China stages massive military parade to mark Japan's Second World War defeat

Chinese military personnel sing ahead of the parade commemorating Japan's surrender during the Second World War (AP)
Chinese military personnel sing ahead of the parade commemorating Japan's surrender during the Second World War (AP)
Chinese soldiers march into position ahead of a military parade commemorating the 70th anniversary of Japan's surrender (AP)
Russian president Vladimir Putin, centre, is assisted to his place as Chinese president Xi Jinping, right, watches ahead of the parade (AP)

China staged a huge military parade through Beijing to commemorate Japan's Second World War defeat while underlining President Xi Jinping's determination to make his country Asia's pre-eminent power.

The spectacle involved more than 12,000 troops, 500 pieces of military hardware and 200 aircraft of various types, representing what military officials say is the Chinese military's most cutting-edge technology.

Mr Xi kicked off the proceedings with a speech at the historic Tiananmen Gate in the heart of Beijing, flanked by Chinese leaders and foreign dignitaries, including Russian leader Vladimir Putin, South Korean President Park Geun-hye and UN Secretary General Ban Ki-moon.
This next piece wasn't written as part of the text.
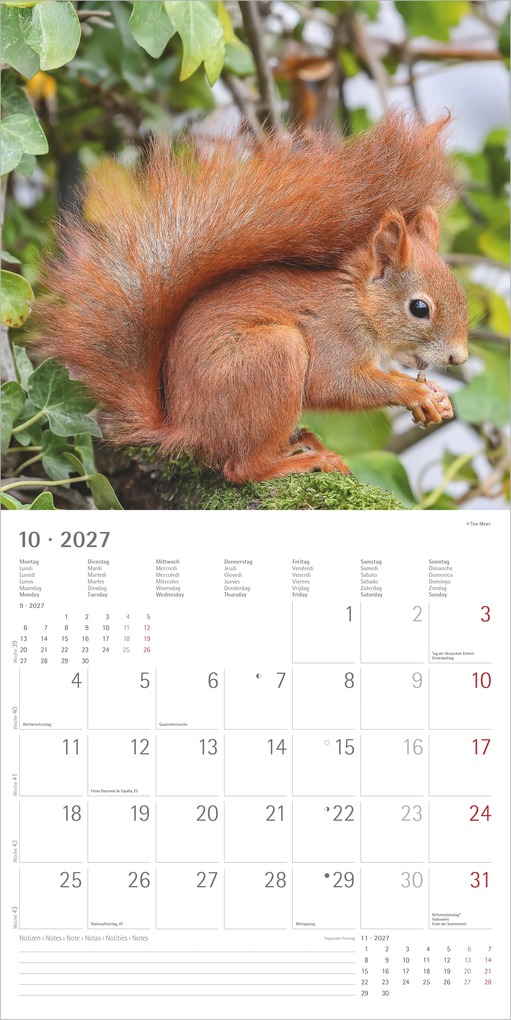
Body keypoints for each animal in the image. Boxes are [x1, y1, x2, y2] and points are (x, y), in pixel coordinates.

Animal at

"The experience of war makes people value peace even more," he said. "Regardless of the progress of events, China will never seek hegemony, China will never seek to expand and will never inflict the tragedies it suffered in the past upon others."

Mr Xi also pledged to cut 300,000 troops from the People's Liberation Army, the world's largest army which currently has 2.3 million troops.

He then drove past the assembled troops in a Chinese-made Red Flag limousine, standing up through a sun roof with four microphones mounted in front of him, calling out "Greetings, Comrades" every few moments.

The parade is part of commemorations packaged to bolster the ruling Communist Party's self-declared role as the driving force behind Japan's defeat 70 years ago and saviour of the nation, though historians say the rival Nationalists did most of the fighting. The events also minimise the role of the US, Britain and others.

Most leading democracies kept high-level representatives away, reflecting concerns over the parade's anti-Japanese subtext and China's aggressive moves to assert territorial claims.